The perceived awareness of the respondents in our study was suboptimal, especially with regard to the appropriate use of PPE, suggesting the need for improvement and regularity in the training protocol. However, compared to the findings of a study among HCWs in China9, the risk perception of COVID-19 among doctors in the present study was lower. The Chinese study also reported the failure of HCWs to maintain quarantine with their families, thereby increasing the inadvertent spread of the coronavirus infection9. Consequently, administrations should prioritize the provision of safe residential lodgings for doctors away from their homes and families during a designated quarantine period, which is a challenge in resource-limited settings.
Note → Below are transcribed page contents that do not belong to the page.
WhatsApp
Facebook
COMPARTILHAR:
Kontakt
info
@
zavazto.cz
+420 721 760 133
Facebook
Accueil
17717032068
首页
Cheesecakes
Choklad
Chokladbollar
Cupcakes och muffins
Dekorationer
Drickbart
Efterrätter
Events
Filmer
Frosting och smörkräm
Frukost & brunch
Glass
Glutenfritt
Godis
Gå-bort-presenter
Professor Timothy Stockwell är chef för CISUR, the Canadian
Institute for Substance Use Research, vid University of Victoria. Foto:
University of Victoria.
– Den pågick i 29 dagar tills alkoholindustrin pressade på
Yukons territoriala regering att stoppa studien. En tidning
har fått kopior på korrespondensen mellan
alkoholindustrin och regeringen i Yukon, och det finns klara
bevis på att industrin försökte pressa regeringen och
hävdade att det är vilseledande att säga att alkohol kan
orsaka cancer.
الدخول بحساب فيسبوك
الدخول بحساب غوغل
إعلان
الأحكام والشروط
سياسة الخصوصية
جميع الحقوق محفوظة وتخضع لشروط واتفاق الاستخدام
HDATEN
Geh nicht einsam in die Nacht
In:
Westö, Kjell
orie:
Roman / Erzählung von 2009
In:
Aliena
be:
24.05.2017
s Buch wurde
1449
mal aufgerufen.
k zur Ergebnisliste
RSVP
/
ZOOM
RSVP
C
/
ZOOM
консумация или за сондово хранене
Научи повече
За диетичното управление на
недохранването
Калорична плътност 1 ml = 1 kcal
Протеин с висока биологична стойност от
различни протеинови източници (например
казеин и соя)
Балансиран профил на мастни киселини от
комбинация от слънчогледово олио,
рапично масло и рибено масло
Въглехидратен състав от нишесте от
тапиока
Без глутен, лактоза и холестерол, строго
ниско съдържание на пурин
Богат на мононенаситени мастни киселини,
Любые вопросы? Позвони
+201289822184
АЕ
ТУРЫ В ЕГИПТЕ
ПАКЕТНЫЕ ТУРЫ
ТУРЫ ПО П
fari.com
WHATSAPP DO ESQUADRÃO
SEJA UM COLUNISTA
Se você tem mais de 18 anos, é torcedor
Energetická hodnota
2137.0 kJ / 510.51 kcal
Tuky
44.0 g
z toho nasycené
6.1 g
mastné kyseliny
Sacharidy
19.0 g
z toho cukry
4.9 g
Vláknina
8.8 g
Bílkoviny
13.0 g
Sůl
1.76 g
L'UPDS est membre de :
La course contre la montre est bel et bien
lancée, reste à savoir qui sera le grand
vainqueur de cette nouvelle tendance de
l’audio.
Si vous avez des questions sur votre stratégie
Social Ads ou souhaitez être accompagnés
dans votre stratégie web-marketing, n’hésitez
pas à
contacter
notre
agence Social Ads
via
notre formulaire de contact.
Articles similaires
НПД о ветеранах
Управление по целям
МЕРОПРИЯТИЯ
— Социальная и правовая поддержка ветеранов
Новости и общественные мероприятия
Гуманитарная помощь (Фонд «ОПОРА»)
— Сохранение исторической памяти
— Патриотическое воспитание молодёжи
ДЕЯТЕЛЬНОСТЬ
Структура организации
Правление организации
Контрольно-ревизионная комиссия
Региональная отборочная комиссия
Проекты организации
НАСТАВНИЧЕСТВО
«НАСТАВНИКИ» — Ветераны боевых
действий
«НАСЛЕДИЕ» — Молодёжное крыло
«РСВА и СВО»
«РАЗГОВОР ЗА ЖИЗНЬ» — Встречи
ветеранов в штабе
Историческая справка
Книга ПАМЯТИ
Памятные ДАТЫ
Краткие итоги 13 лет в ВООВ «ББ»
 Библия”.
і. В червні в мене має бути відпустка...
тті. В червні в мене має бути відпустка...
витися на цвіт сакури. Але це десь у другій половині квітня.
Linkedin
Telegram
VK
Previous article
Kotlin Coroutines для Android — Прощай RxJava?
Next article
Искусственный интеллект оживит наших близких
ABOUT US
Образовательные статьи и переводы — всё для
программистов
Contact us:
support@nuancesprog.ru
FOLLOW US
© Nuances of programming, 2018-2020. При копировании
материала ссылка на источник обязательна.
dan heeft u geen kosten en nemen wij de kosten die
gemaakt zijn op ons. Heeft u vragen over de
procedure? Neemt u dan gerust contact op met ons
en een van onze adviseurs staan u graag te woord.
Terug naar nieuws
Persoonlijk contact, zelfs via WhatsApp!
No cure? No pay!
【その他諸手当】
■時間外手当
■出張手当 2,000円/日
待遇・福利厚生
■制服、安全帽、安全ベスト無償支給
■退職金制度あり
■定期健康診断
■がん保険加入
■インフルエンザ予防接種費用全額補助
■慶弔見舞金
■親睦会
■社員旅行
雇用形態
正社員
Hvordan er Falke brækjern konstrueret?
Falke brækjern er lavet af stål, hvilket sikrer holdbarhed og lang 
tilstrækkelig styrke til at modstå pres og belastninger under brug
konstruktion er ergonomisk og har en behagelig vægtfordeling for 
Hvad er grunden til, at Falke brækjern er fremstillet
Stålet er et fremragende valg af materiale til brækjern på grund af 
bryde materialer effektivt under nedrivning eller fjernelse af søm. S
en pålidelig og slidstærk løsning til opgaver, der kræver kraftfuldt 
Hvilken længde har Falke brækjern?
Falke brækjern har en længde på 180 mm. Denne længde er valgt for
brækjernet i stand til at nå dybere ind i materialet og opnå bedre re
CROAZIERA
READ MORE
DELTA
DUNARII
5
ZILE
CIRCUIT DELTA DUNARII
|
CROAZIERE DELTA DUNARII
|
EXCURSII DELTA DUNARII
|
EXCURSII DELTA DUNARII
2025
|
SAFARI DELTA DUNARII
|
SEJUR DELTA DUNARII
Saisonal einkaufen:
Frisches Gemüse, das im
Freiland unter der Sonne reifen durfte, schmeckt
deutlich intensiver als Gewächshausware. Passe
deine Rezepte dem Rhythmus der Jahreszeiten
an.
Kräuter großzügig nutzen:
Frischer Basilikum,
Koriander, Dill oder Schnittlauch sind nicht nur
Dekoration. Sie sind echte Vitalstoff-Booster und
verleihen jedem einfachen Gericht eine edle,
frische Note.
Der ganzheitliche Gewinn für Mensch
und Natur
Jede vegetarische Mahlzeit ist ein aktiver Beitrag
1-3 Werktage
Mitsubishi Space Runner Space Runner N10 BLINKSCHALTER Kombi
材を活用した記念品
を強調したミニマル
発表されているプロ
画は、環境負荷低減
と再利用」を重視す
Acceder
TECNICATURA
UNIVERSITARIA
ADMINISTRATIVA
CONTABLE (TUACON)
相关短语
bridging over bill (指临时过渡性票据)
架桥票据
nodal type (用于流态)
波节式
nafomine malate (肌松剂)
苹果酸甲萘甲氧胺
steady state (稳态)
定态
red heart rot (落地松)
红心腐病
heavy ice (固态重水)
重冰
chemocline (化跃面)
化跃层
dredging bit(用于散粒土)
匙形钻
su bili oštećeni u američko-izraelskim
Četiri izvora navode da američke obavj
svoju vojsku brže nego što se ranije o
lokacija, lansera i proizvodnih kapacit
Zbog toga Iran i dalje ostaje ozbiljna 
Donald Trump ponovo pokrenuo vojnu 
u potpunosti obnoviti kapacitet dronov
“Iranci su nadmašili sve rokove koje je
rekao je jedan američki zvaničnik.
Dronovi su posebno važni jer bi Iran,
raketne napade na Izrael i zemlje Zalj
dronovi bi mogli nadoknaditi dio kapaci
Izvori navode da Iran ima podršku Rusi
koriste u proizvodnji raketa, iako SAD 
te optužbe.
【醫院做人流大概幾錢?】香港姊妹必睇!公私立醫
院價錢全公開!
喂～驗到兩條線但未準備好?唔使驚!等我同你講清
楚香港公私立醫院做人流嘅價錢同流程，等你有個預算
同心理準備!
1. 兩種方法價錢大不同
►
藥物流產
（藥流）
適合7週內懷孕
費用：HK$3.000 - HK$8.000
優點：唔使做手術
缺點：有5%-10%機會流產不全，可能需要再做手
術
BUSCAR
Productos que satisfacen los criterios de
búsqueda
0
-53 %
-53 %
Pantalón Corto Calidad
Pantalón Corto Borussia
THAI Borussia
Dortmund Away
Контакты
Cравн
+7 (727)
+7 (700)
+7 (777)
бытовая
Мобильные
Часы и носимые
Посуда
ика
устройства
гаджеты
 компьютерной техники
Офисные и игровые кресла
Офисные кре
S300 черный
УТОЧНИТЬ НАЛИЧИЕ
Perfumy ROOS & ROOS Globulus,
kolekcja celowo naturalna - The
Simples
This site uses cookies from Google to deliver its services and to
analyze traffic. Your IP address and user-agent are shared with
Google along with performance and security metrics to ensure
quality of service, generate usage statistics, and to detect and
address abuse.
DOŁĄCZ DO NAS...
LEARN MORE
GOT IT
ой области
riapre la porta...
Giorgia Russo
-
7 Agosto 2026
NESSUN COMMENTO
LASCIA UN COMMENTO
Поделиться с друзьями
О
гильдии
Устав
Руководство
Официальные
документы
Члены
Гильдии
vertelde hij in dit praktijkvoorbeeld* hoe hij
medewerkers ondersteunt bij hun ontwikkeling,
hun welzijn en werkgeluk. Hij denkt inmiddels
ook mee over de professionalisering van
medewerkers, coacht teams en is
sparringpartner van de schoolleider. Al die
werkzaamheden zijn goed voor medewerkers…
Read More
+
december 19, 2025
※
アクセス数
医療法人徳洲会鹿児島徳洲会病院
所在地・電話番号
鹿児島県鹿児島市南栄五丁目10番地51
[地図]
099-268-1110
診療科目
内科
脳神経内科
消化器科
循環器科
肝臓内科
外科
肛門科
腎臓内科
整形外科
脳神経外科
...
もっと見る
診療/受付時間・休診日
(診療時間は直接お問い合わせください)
Pandemics reflect an unprecedented challenge for public health systems, especially the health workers involved in the provision of care to patients. The morale of the healthcare workers needs to be sustained during a pandemic expected to last for at least 12 to 18 months10. In this study, the self-efficacy of the doctors was poor, and significantly lower among those in the frontline (p<0.001), signifying the need for public health initiatives enabling provision of care and support for this valuable but vulnerable group.

Limitations

The respondents were limited to those having access to the internet and social media. Training sessions, testing protocols, and the availability of PPE constitute a dynamic phenomenon that needs repeated assessment during the ongoing pandemic. There was also an overrepresentation of participants from the northern Indian states in the survey, thus restricting its generalizability. Finally, significant disparities exist between various Indian states with respect to the rate of spread of the disease, development of hotspots, available testing capacity and tests conducted, healthcare system preparedness, etc. However, an inter-state comparison was not possible due to the smaller number of participants from states other than Delhi.

CONCLUSIONS

Despite a high level of interest for COVID-19 related information among medical doctors in India, critically significant gaps exist in their awareness of certain local aspects of COVID-19 management. Training deficiencies were also reported, which constitutes a potential occupational risk hazard. The perspective of the doctors on public health aspects of COVID-19 management reflected heterogeneous stances, although it was aligned with the academic consensus in a majority of instances. Most doctors shared a direct medicalized perspective, as opposed to the negative economic considerations, in supporting the implementation of a nationwide lockdown.